▶ _PROBLEM STATEMENT_
Edit the lines from the one with "scientific name: Senecio elegans" up to and including the one with "scientific name: Anacamptis pyramidalis" so that "phylum" becomes "division", and give those lines again with everything else unchanged.

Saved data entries
-*-

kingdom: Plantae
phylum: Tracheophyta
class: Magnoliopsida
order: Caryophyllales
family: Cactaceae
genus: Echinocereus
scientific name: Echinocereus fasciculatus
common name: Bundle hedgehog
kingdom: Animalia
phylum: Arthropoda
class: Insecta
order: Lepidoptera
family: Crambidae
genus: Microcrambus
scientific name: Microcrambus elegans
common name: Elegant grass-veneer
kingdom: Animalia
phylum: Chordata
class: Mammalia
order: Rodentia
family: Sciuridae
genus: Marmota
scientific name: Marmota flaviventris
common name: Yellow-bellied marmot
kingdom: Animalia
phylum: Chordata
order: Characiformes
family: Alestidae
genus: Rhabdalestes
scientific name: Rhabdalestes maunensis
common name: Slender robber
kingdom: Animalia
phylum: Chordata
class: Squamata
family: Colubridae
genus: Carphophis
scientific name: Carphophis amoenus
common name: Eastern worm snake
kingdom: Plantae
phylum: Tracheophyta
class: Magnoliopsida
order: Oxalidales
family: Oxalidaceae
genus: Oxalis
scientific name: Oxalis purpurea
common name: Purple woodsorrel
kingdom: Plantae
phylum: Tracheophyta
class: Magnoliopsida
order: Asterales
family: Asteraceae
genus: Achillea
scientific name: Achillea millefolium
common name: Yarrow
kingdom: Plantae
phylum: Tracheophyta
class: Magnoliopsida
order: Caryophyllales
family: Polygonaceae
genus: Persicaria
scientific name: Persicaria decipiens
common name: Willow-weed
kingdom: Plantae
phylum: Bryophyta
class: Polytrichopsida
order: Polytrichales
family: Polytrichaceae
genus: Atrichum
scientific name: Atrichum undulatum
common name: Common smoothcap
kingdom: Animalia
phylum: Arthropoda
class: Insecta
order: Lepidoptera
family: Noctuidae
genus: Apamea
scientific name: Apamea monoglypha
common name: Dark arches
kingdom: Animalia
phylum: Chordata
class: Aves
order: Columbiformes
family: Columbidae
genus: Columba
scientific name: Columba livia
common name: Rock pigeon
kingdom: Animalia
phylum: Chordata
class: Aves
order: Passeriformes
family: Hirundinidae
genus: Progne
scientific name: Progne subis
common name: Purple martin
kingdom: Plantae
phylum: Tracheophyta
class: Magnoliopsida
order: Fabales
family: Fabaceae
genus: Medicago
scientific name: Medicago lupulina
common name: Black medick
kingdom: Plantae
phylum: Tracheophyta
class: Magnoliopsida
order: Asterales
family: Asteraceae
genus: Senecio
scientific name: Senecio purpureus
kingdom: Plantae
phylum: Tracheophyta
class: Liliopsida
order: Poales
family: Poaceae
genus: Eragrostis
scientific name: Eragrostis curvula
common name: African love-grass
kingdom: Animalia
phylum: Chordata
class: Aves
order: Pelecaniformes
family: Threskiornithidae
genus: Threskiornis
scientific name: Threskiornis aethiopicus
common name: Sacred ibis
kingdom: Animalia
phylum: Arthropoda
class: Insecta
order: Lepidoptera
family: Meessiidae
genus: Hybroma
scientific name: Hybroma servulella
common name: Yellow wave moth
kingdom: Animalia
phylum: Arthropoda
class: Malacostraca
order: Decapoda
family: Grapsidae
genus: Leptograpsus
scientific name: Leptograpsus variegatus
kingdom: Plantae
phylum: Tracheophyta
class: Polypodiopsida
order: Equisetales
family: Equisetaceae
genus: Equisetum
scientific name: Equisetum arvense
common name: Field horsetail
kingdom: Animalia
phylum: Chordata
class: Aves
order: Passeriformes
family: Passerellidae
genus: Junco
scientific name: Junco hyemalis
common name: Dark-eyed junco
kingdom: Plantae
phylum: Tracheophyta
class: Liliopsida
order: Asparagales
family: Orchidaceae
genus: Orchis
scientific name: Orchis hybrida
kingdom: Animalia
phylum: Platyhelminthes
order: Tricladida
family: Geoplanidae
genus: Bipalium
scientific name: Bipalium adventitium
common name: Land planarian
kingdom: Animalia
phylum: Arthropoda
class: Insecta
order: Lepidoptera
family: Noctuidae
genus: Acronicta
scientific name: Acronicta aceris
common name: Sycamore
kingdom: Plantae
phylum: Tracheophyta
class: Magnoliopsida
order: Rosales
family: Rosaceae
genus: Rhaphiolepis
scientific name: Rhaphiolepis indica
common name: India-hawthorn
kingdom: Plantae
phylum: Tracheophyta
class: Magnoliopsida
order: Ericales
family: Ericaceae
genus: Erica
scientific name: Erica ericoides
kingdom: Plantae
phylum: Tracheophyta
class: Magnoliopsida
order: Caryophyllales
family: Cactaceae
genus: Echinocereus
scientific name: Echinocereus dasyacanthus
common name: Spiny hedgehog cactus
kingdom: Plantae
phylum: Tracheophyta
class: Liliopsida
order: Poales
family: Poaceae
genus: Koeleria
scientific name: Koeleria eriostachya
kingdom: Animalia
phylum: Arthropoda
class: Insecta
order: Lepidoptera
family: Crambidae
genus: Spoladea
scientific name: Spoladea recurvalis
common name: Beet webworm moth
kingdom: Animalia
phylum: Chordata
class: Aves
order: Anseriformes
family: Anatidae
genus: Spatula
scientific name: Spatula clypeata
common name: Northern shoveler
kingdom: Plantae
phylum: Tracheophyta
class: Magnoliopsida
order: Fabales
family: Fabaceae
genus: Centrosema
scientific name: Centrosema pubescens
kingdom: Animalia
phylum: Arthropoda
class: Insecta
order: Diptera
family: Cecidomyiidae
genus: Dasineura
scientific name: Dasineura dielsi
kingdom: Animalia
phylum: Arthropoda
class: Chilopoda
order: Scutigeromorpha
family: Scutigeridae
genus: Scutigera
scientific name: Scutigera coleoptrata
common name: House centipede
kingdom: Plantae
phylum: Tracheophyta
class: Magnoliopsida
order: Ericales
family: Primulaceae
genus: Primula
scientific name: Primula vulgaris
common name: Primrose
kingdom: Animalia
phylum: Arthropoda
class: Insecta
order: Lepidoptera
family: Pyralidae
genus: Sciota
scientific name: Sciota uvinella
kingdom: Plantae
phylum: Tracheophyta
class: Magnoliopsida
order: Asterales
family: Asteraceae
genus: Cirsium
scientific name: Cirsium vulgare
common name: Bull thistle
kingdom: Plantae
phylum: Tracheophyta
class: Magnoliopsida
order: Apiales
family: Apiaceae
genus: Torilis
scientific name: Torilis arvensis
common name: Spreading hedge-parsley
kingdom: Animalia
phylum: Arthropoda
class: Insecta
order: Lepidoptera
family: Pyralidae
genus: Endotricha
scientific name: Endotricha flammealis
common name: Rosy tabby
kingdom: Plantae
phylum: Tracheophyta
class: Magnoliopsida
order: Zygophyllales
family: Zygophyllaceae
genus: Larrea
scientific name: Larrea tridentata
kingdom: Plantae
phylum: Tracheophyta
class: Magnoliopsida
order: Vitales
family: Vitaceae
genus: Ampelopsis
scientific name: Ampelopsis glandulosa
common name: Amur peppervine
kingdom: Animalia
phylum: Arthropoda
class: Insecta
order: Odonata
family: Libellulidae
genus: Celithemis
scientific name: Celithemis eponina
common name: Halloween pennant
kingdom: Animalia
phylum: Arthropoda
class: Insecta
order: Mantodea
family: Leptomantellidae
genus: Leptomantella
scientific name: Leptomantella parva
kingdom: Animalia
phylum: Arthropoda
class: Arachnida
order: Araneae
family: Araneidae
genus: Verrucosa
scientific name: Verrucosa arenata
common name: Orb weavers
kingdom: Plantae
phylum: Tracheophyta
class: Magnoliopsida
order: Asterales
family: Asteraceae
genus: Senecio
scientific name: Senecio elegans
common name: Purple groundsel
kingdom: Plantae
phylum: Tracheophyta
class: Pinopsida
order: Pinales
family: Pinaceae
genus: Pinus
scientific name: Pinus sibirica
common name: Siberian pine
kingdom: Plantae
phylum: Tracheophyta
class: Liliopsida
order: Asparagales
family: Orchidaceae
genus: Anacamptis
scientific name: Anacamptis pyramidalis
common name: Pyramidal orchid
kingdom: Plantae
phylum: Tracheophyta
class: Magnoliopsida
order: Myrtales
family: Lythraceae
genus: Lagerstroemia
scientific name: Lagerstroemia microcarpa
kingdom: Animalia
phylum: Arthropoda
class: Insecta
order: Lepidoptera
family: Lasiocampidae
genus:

-*-

▶ _RESULT_
scientific name: Senecio elegans
common name: Purple groundsel
kingdom: Plantae
division: Tracheophyta
class: Pinopsida
order: Pinales
family: Pinaceae
genus: Pinus
scientific name: Pinus sibirica
common name: Siberian pine
kingdom: Plantae
division: Tracheophyta
class: Liliopsida
order: Asparagales
family: Orchidaceae
genus: Anacamptis
scientific name: Anacamptis pyramidalis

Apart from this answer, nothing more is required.